__Task requirements__
Extract the full Rikako Morita profile from the page, copying it word for word.

Personal information
- Born: 8 January 1990 (age 36) Kyoto, Japan
- Height: 1.64 m (5 ft 5 in)
- Sporting nationality: Japan

Career
- Turned professional: 2008
- Current tour: LPGA of Japan Tour
- Professional wins: 7

Number of wins by tour
- LPGA of Japan Tour: 7

Best results in LPGA major championships
- Chevron Championship: DNP
- Women's PGA C'ship: DNP
- U.S. Women's Open: T35: 2014
- Women's British Open: T27: 2014
- Evian Championship: DNP

Achievements and awards
- LPGA of Japan Tour leading money winner: 2013

= Rikako Morita =

Japanese professional golfer

Rikako Morita (森田 理香子, Morita Rikako) is a Japanese professional golfer.

Morita plays on the LPGA of Japan Tour where she has won seven times. She won topped the tour's money list in 2013.

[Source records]

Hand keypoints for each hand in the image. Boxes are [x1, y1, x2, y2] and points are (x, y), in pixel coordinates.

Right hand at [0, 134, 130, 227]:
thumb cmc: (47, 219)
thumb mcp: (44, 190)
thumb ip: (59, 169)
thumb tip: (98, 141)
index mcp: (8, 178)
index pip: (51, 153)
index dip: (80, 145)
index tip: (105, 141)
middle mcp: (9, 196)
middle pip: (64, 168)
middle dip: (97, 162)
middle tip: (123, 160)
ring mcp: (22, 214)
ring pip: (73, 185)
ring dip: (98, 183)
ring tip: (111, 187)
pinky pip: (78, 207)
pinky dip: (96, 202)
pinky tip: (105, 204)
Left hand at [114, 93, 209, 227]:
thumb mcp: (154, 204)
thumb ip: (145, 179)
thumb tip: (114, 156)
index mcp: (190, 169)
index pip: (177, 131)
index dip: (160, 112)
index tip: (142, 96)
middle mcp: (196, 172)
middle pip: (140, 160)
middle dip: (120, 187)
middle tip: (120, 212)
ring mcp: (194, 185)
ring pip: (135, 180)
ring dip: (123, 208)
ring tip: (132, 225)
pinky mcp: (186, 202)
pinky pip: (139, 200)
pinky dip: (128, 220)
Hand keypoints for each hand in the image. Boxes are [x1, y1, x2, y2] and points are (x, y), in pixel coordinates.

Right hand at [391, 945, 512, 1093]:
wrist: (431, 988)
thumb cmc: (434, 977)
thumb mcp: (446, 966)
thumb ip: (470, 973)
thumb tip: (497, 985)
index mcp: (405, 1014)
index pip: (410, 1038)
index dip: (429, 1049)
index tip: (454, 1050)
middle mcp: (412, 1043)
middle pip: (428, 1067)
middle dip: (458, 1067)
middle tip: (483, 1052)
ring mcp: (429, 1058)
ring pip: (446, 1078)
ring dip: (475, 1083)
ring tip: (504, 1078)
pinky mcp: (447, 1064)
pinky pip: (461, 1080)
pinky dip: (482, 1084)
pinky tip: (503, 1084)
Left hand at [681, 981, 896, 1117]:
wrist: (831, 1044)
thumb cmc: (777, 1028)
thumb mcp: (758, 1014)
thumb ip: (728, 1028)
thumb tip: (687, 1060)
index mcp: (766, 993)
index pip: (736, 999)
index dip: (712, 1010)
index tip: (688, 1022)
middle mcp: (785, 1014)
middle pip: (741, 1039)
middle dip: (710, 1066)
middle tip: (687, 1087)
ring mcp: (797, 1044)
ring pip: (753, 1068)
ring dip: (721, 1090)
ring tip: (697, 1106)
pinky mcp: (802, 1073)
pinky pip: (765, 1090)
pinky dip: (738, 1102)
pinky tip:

__Written response__
Personal information
- Born: 8 January 1990 (age 36) Kyoto, Japan
- Height: 1.64 m (5 ft 5 in)
- Sporting nationality: Japan

Career
- Turned professional: 2008
- Current tour: LPGA of Japan Tour
- Professional wins: 7

Number of wins by tour
- LPGA of Japan Tour: 7

Best results in LPGA major championships
- Chevron Championship: DNP
- Women's PGA C'ship: DNP
- U.S. Women's Open: T35: 2014
- Women's British Open: T27: 2014
- Evian Championship: DNP

Achievements and awards
- LPGA of Japan Tour leading money winner: 2013

= Rikako Morita =

Japanese professional golfer

Rikako Morita (森田 理香子, Morita Rikako) is a Japanese professional golfer.

Morita plays on the LPGA of Japan Tour where she has won seven times. She won topped the tour's money list in 2013.